Stored data:
....

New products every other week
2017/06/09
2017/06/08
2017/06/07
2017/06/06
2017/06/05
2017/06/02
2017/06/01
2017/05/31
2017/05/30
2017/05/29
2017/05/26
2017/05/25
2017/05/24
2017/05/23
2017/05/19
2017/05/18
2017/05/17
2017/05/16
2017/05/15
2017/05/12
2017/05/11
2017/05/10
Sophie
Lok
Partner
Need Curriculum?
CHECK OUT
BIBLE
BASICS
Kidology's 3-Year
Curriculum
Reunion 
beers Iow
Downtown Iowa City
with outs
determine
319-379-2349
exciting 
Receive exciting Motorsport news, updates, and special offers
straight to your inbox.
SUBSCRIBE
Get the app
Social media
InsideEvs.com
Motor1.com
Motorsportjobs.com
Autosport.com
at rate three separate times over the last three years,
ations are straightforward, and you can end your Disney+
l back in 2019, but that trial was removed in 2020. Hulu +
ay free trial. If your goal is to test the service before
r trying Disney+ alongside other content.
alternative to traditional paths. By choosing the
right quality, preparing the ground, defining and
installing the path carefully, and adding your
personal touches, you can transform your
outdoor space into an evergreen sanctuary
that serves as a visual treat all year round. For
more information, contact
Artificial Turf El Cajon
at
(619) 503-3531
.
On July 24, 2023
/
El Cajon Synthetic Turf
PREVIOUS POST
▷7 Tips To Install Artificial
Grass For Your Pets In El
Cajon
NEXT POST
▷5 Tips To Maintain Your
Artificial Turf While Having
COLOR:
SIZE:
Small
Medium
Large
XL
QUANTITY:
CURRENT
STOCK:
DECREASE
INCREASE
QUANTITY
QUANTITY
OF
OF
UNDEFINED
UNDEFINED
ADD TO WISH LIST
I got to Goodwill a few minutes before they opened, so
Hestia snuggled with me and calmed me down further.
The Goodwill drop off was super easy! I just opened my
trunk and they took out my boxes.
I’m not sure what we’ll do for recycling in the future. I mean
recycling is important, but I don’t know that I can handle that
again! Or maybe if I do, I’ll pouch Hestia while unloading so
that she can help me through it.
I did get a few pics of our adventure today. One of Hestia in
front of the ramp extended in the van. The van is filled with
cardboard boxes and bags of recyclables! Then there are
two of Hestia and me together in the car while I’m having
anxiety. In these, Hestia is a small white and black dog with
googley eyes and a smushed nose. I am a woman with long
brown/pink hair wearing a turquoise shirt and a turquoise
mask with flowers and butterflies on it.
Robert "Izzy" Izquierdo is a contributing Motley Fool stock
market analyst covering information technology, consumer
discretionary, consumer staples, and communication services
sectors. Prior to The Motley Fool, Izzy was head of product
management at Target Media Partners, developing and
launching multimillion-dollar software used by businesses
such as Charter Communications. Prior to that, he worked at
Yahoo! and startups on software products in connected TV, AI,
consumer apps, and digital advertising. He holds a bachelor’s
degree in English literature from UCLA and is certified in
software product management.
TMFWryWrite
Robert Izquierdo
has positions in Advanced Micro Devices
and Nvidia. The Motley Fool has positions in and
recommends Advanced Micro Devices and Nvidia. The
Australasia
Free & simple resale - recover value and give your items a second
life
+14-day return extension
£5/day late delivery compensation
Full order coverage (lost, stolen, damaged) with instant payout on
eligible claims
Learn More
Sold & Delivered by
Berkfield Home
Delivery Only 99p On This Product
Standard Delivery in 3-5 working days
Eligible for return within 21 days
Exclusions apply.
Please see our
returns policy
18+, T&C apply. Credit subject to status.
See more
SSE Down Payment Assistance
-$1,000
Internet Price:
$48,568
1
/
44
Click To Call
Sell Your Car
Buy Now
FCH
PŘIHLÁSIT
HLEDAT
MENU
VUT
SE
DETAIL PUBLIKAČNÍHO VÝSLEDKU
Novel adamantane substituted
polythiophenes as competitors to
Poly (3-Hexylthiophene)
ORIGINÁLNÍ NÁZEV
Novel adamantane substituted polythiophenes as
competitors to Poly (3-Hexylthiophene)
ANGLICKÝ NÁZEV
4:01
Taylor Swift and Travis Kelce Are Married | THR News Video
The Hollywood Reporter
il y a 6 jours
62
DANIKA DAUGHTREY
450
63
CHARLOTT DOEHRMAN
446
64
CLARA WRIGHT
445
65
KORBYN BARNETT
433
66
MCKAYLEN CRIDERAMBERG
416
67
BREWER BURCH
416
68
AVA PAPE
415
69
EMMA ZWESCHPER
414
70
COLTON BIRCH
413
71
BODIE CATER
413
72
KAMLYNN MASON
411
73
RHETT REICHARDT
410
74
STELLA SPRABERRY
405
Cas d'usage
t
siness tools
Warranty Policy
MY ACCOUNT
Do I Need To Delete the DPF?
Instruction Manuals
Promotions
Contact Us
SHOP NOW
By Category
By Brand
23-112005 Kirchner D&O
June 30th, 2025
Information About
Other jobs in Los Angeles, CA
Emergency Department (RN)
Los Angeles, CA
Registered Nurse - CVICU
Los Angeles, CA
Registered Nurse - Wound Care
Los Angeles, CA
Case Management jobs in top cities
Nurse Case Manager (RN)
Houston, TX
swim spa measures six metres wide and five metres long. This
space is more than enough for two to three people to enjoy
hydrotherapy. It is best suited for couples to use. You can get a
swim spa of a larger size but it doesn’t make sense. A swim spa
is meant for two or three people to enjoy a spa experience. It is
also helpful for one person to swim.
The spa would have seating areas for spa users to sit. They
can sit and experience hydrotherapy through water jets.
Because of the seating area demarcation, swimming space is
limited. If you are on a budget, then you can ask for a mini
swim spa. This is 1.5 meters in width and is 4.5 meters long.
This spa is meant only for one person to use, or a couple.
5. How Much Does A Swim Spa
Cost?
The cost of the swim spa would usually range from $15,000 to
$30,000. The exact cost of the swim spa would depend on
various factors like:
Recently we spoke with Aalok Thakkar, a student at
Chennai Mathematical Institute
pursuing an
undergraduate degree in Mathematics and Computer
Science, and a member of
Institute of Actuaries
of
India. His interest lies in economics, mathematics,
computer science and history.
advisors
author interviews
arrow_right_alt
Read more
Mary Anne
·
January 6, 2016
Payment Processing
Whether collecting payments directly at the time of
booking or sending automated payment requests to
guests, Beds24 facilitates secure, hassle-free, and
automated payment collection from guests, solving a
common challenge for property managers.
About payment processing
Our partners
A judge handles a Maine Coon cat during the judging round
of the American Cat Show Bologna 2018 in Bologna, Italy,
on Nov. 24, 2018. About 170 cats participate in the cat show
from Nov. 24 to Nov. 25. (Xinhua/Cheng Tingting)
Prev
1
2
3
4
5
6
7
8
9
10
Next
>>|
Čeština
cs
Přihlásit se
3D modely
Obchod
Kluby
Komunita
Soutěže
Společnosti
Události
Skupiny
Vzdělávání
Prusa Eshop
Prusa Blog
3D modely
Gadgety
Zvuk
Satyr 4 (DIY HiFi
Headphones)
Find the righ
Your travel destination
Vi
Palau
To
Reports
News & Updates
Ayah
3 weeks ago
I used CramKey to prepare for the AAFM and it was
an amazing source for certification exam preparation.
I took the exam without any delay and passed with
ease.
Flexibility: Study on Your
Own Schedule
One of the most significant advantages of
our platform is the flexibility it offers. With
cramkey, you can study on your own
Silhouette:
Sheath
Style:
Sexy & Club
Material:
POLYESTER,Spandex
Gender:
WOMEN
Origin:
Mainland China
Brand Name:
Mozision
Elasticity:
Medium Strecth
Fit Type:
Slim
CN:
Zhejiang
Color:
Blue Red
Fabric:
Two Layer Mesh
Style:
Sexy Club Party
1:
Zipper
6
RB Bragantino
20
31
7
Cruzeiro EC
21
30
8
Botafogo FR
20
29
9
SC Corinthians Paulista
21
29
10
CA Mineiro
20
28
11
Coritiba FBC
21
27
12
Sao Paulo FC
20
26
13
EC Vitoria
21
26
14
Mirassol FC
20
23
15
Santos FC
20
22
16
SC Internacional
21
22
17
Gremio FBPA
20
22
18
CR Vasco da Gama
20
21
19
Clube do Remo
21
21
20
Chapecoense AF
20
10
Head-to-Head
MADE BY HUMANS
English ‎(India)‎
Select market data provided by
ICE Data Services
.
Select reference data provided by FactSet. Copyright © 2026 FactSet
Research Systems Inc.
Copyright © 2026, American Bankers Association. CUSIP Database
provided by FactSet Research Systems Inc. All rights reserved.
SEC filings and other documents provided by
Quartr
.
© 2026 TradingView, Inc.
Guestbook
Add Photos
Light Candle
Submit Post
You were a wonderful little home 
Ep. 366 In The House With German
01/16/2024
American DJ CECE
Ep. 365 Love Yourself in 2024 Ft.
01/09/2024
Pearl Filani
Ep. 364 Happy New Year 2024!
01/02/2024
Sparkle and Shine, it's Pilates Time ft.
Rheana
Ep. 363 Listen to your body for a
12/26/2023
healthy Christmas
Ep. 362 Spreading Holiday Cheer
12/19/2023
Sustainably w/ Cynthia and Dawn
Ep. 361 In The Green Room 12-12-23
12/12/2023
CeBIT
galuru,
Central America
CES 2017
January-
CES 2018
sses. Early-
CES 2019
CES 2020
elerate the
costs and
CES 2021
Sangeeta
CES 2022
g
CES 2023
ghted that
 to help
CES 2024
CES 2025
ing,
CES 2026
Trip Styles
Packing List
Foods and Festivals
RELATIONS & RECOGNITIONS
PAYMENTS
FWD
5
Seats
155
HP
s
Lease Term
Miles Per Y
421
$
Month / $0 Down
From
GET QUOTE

....

DESCRIPTION OF THE TASK
Copy out the stretch of the records from the very beginning through the line containing "319-379-2349", with that final line included.

WORKED SOLUTION
New products every other week
2017/06/09
2017/06/08
2017/06/07
2017/06/06
2017/06/05
2017/06/02
2017/06/01
2017/05/31
2017/05/30
2017/05/29
2017/05/26
2017/05/25
2017/05/24
2017/05/23
2017/05/19
2017/05/18
2017/05/17
2017/05/16
2017/05/15
2017/05/12
2017/05/11
2017/05/10
Sophie
Lok
Partner
Need Curriculum?
CHECK OUT
BIBLE
BASICS
Kidology's 3-Year
Curriculum
Reunion 
beers Iow
Downtown Iowa City
with outs
determine
319-379-2349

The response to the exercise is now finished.